— ACTION ITEM —
I'd like every entry returned exactly as it is, with the images left out.

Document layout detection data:
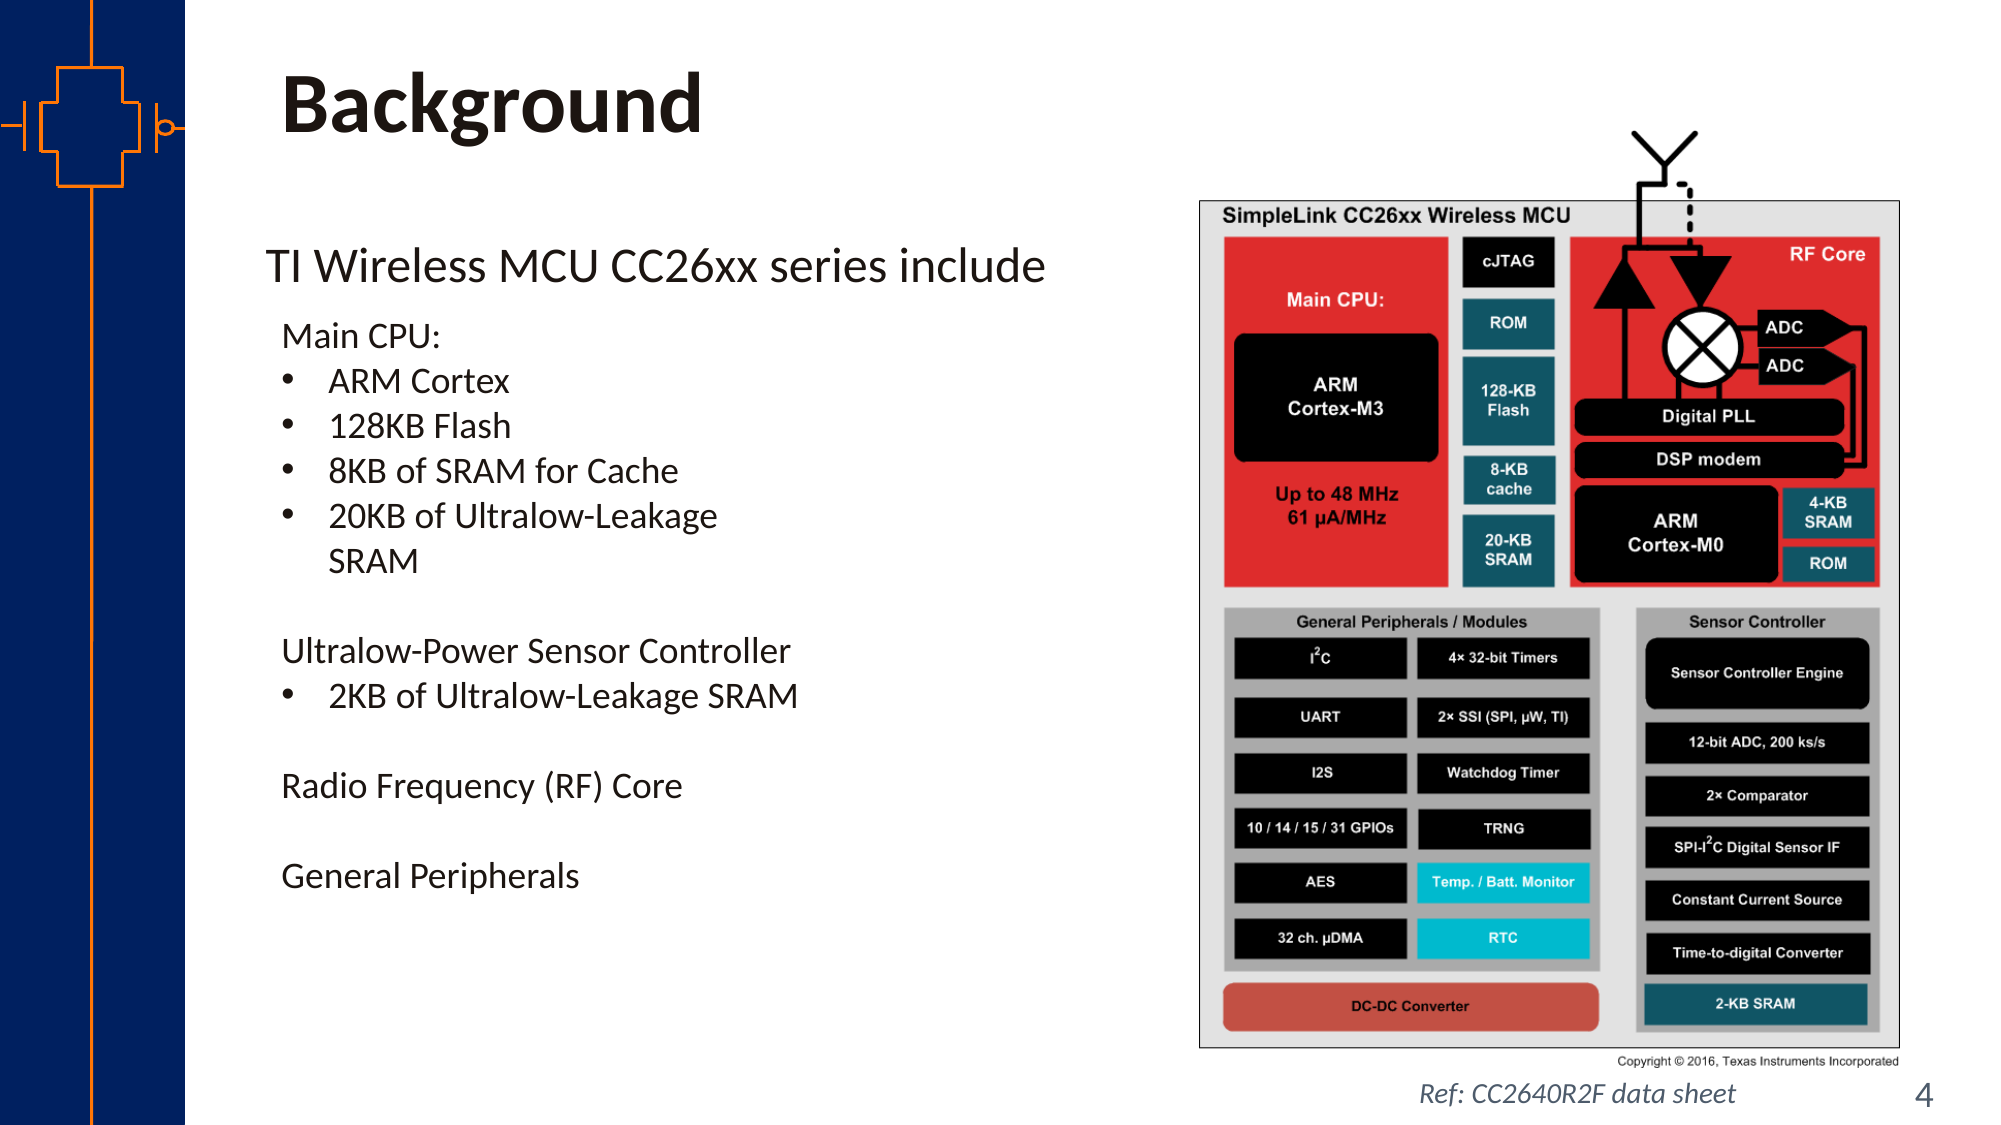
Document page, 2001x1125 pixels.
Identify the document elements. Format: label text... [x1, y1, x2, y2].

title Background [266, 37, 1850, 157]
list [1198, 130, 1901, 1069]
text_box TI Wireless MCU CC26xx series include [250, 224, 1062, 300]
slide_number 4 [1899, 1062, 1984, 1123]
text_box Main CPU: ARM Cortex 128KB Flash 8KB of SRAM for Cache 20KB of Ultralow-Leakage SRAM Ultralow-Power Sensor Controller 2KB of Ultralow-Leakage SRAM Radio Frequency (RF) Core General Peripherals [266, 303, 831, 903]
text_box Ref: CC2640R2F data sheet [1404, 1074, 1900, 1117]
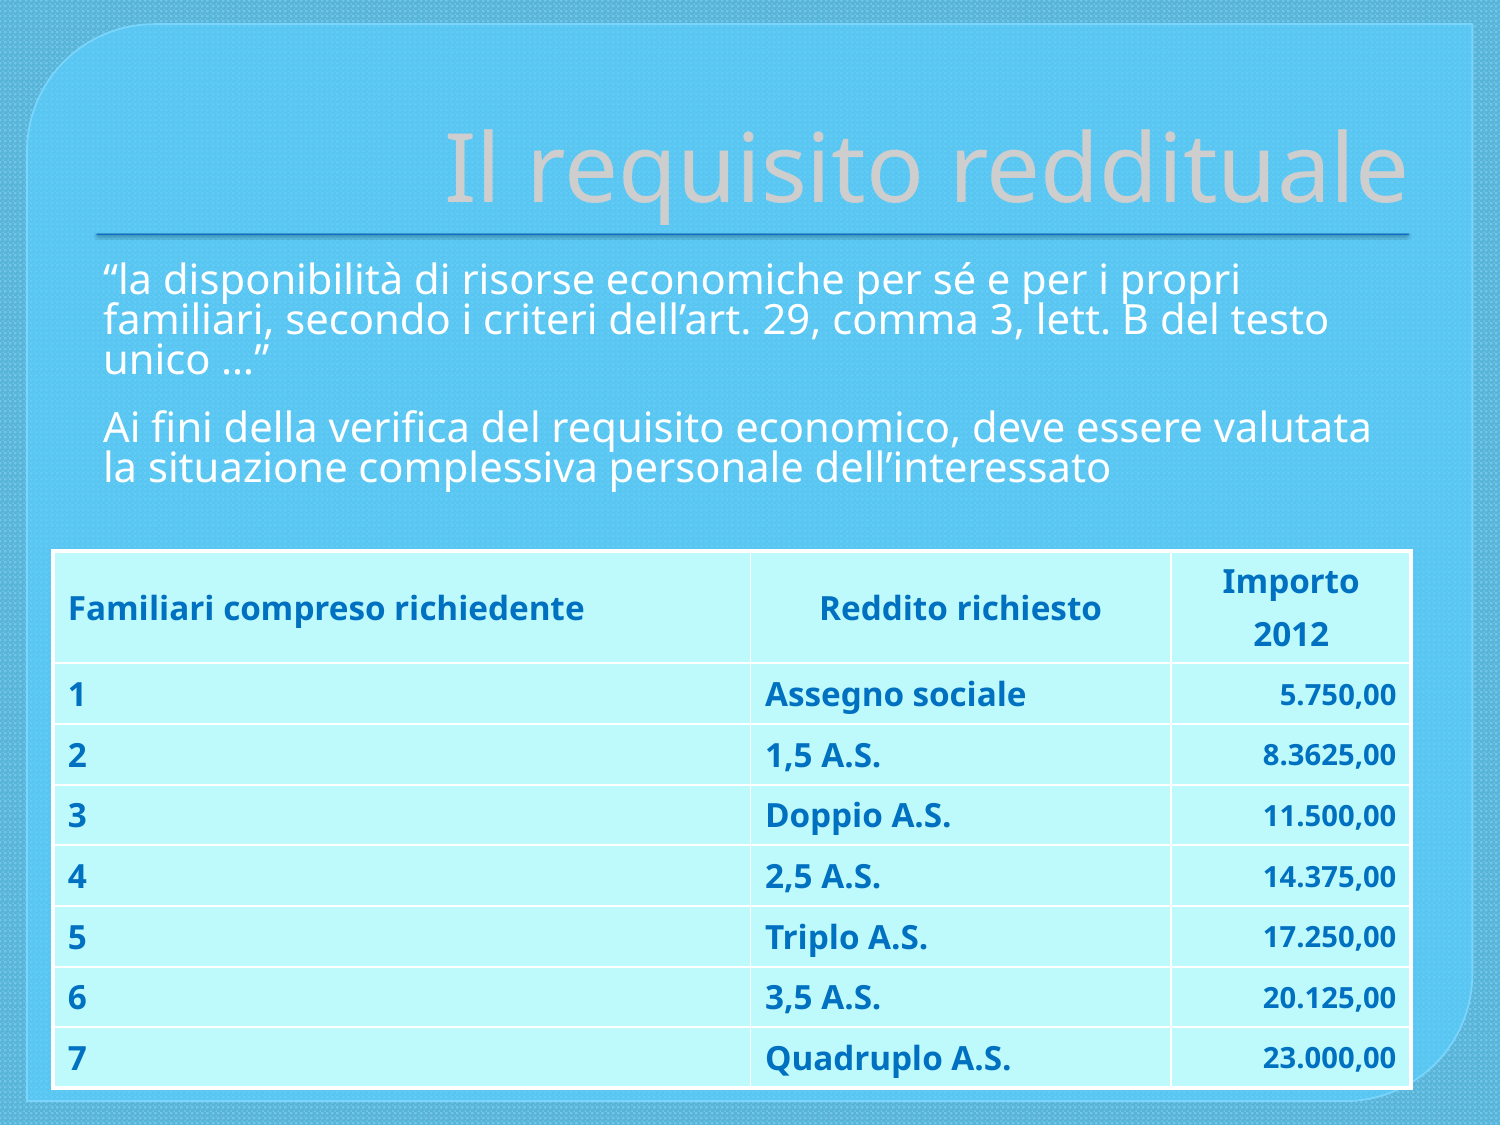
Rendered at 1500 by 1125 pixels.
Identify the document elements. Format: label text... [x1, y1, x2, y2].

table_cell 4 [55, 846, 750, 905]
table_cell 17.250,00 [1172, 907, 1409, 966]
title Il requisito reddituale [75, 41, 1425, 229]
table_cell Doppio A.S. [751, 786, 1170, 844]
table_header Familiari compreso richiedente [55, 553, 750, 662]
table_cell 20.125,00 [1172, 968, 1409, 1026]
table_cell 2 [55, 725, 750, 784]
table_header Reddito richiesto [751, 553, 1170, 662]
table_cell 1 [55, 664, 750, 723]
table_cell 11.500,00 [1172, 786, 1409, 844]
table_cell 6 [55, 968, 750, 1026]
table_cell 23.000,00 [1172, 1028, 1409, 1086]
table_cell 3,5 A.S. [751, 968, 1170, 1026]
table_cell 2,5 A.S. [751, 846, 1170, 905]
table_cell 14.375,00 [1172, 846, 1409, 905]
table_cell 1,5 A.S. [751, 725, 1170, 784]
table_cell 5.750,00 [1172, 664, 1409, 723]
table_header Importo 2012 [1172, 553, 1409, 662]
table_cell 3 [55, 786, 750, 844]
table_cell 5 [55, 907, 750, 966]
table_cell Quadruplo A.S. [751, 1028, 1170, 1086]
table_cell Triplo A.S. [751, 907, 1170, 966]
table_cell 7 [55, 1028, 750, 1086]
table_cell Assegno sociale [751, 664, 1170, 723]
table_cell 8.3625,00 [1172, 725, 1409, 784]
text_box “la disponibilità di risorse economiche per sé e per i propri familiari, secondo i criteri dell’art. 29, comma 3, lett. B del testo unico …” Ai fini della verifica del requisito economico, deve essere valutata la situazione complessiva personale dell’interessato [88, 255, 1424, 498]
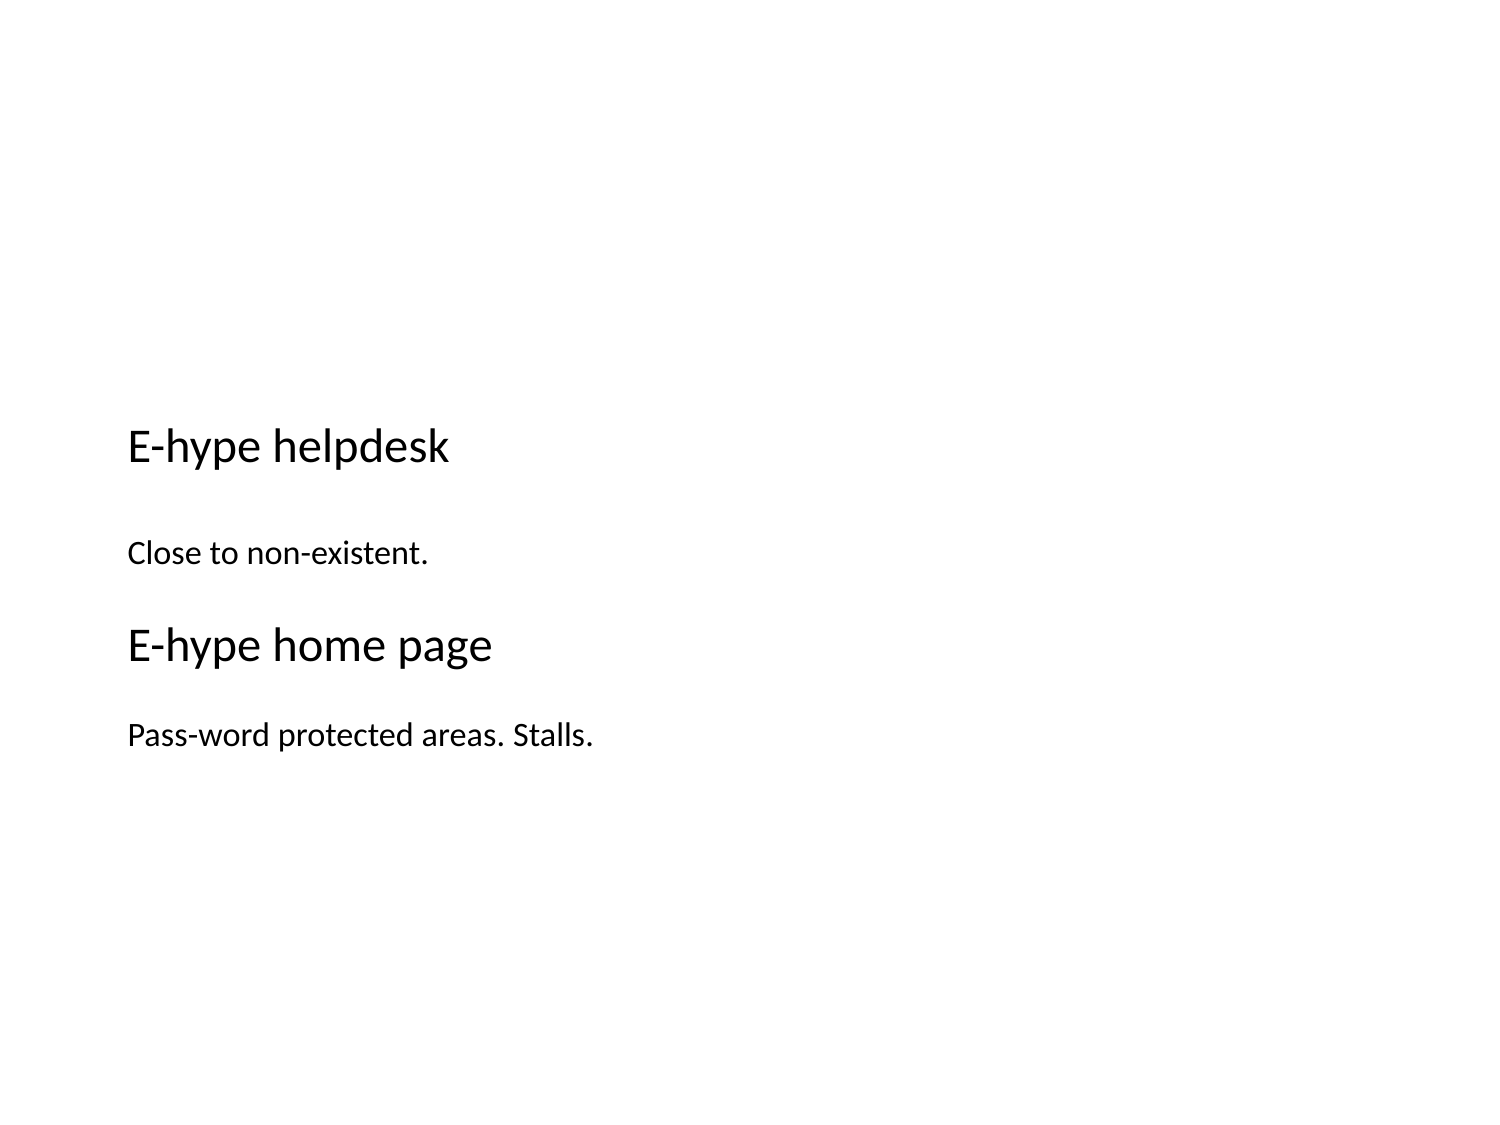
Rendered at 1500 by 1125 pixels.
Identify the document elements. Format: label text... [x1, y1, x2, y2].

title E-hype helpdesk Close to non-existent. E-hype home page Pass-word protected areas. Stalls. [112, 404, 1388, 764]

— EXERCISE SOLUTION —
Document page, 2001x1125 pixels.
Identify the document elements. Format: label text... [x1, y1, x2, y2].

title Background [266, 37, 1850, 157]
list [1198, 130, 1901, 1069]
text_box TI Wireless MCU CC26xx series include [250, 224, 1062, 300]
slide_number 4 [1899, 1062, 1984, 1123]
text_box Main CPU: ARM Cortex 128KB Flash 8KB of SRAM for Cache 20KB of Ultralow-Leakage SRAM Ultralow-Power Sensor Controller 2KB of Ultralow-Leakage SRAM Radio Frequency (RF) Core General Peripherals [266, 303, 831, 903]
text_box Ref: CC2640R2F data sheet [1404, 1074, 1900, 1117]
Rendered at 1500 by 1125 pixels.
Identify the document elements. Format: label text... [x1, y1, x2, y2].

table_cell 4 [55, 846, 750, 905]
table_cell 17.250,00 [1172, 907, 1409, 966]
title Il requisito reddituale [75, 41, 1425, 229]
table_cell Doppio A.S. [751, 786, 1170, 844]
table_header Familiari compreso richiedente [55, 553, 750, 662]
table_cell 20.125,00 [1172, 968, 1409, 1026]
table_cell 2 [55, 725, 750, 784]
table_header Reddito richiesto [751, 553, 1170, 662]
table_cell 1 [55, 664, 750, 723]
table_cell 11.500,00 [1172, 786, 1409, 844]
table_cell 6 [55, 968, 750, 1026]
table_cell 23.000,00 [1172, 1028, 1409, 1086]
table_cell 3,5 A.S. [751, 968, 1170, 1026]
table_cell 2,5 A.S. [751, 846, 1170, 905]
table_cell 14.375,00 [1172, 846, 1409, 905]
table_cell 1,5 A.S. [751, 725, 1170, 784]
table_cell 5.750,00 [1172, 664, 1409, 723]
table_header Importo 2012 [1172, 553, 1409, 662]
table_cell 3 [55, 786, 750, 844]
table_cell 5 [55, 907, 750, 966]
table_cell Quadruplo A.S. [751, 1028, 1170, 1086]
table_cell Triplo A.S. [751, 907, 1170, 966]
table_cell 7 [55, 1028, 750, 1086]
table_cell Assegno sociale [751, 664, 1170, 723]
table_cell 8.3625,00 [1172, 725, 1409, 784]
text_box “la disponibilità di risorse economiche per sé e per i propri familiari, secondo i criteri dell’art. 29, comma 3, lett. B del testo unico …” Ai fini della verifica del requisito economico, deve essere valutata la situazione complessiva personale dell’interessato [88, 255, 1424, 498]
Rendered at 1500 by 1125 pixels.
Identify the document elements. Format: label text... [x1, y1, x2, y2].

title E-hype helpdesk Close to non-existent. E-hype home page Pass-word protected areas. Stalls. [112, 404, 1388, 764]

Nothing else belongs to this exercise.